Suatu hari saat Suherman datang kerumah sepupunya dan dia melihat sepupunya bermain judi online. Saat dia melihat cara suadarany bermain judi online dia merasa kesal dalam hati karena kebodohan sepupunya yang bermain hanya menghabiskan dana yang di milikinya. Karena menurut Suherman tidak mengerti cara mengalahkan permainan judi online itu. Disamping itu menurut Suherman sepupunya sama sekali tidak memahami permainan judi online itu sendiri. Setelah hampir menghabiskan dana sebesar tiga juta lima ratus ribu sepupunya yang bernama Anwar pun menawarkan kepada Suherman untuk memainkan akunnya. Saat itu chip di dalam akun Anwar hanya tersisa tiga ratus ribu saja. Suherman yang telah melihat Anwar memainkan permainan itu memulai permainan itu dengan gayanya sendiri. Suherman memulai dengan melakukan fold terus menerus hingga pada putaran ke enam ia pun melakukan bet. Dan Suherman pun langsung menang besar pada putaran tersebut. Karena semua pemain dalam meja itu terpengaruh pada pola permainan yang ia mainkan. Melihat kemenangan pertama Suherman, Anwar yang mulai mengatuk menjadi tertarik untuk melihat cara permainan Suherman. Bersambung.

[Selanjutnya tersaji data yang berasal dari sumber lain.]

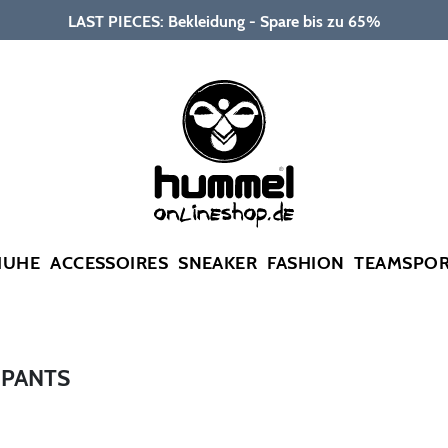
LAST PIECES: Bekleidung - Spare bis zu 65%
HUHE
ACCESSOIRES
SNEAKER
FASHION
TEAMSPO
 PANTS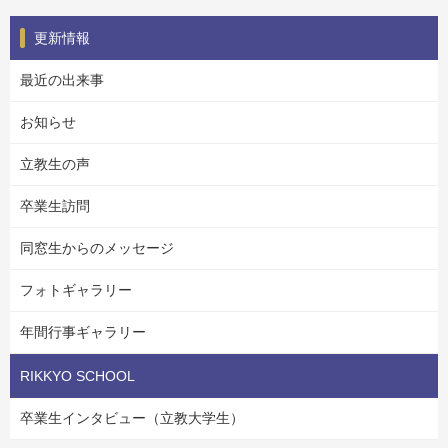
更新情報
最近の出来事
お知らせ
立教生の声
卒業生訪問
同窓生からのメッセージ
フォトギャラリー
年間行事ギャラリー
RIKKYO SCHOOL
卒業生インタビュー（立教大学生）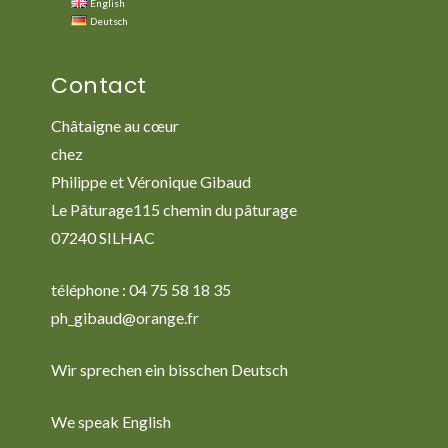
English
Deutsch
Contact
Châtaigne au cœur
chez
Philippe et Véronique Gibaud
Le Pâturage115 chemin du pâturage
07240 SILHAC
téléphone : 04 75 58 18 35
ph_gibaud@orange.fr
Wir sprechen ein bisschen Deutsch
We speak English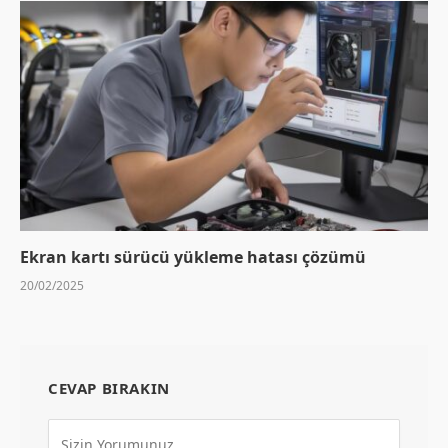
Ekran kartı sürücü yükleme hatası çözümü
20/02/2025
CEVAP BIRAKIN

Suatu hari saat Suherman datang kerumah sepupunya dan dia melihat sepupunya bermain judi online. Saat dia melihat cara suadarany bermain judi online dia merasa kesal dalam hati karena kebodohan sepupunya yang bermain hanya menghabiskan dana yang di milikinya. Karena menurut Suherman tidak mengerti cara mengalahkan permainan judi online itu. Disamping itu menurut Suherman sepupunya sama sekali tidak memahami permainan judi online itu sendiri. Setelah hampir menghabiskan dana sebesar tiga juta lima ratus ribu sepupunya yang bernama Anwar pun menawarkan kepada Suherman untuk memainkan akunnya. Saat itu chip di dalam akun Anwar hanya tersisa tiga ratus ribu saja. Suherman yang telah melihat Anwar memainkan permainan itu memulai permainan itu dengan gayanya sendiri. Suherman memulai dengan melakukan fold terus menerus hingga pada putaran ke enam ia pun melakukan bet. Dan Suherman pun langsung menang besar pada putaran tersebut. Karena semua pemain dalam meja itu terpengaruh pada pola permainan yang ia mainkan. Melihat kemenangan pertama Suherman, Anwar yang mulai mengatuk menjadi tertarik untuk melihat cara permainan Suherman. Bersambung.